Since the failed merger attempt in 1998 between the two national teachers’ unions, NEA has routinely had to revisit complications arising from the fact that some of its affiliates belong to two different organizations. Now-forgotten battles over Education Minnesota’s back dues, the NEAFT Partnership, and individual affiliate entry into the AFL-CIO arose.
Even recently, NEA dealt with the merger in North Dakota, the postponed merger in Wisconsin, and the removal of the six-affiliate cap on mergers. But each of these was resolved with little or no uproar.
At next year’s Representative Assembly in Orlando a proposal will be placed before the delegates that could revive the contentious emotions of the past. Delegates will vote via secret ballot on an amendment to the NEA constitution that would eliminate “proportional” representation at the convention for merged affiliates.

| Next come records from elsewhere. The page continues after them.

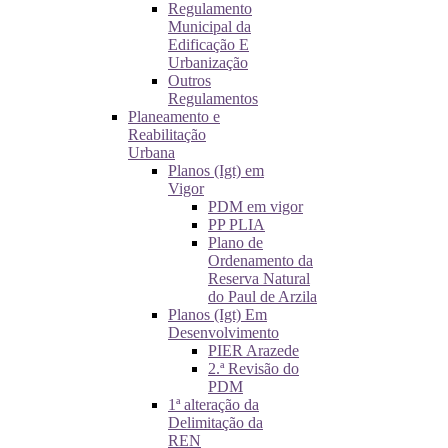
Regulamento
Municipal da
Edificação E
Urbanização
Outros
Regulamentos
Planeamento e
Reabilitação
Urbana
Planos (Igt) em
Vigor
PDM em vigor
PP PLIA
Plano de
Ordenamento da
Reserva Natural
do Paul de Arzila
Planos (Igt) Em
Desenvolvimento
PIER Arazede
2.ª Revisão do
PDM
1ª alteração da
Delimitação da
REN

The current system works this way: Merged state affiliates send delegates in proportion to how many NEA members there were in the state before the merger, and essentially half of members picked up after the merger. The amendment would count all members equally, regardless of whom they belonged to before the merger, or how much they contribute in dues to NEA.
The greatest effect will be felt in New York, which is currently represented at the convention as if it had somewhere between 30,000 and 40,000 members. If the constitutional amendment passes, its representation would increase almost tenfold. Florida and Minnesota would also pick up a significant number of new delegates.
I suspect this would have little effect on NEA’s policies in general, except for issues related to merger itself. All of the merged affiliates belong to the AFL-CIO. Increased representation might mean new business items like #44 would have a better chance of passing. It would also add a whole slew of pro-merger delegates to the assembly. Who knows what that might bring?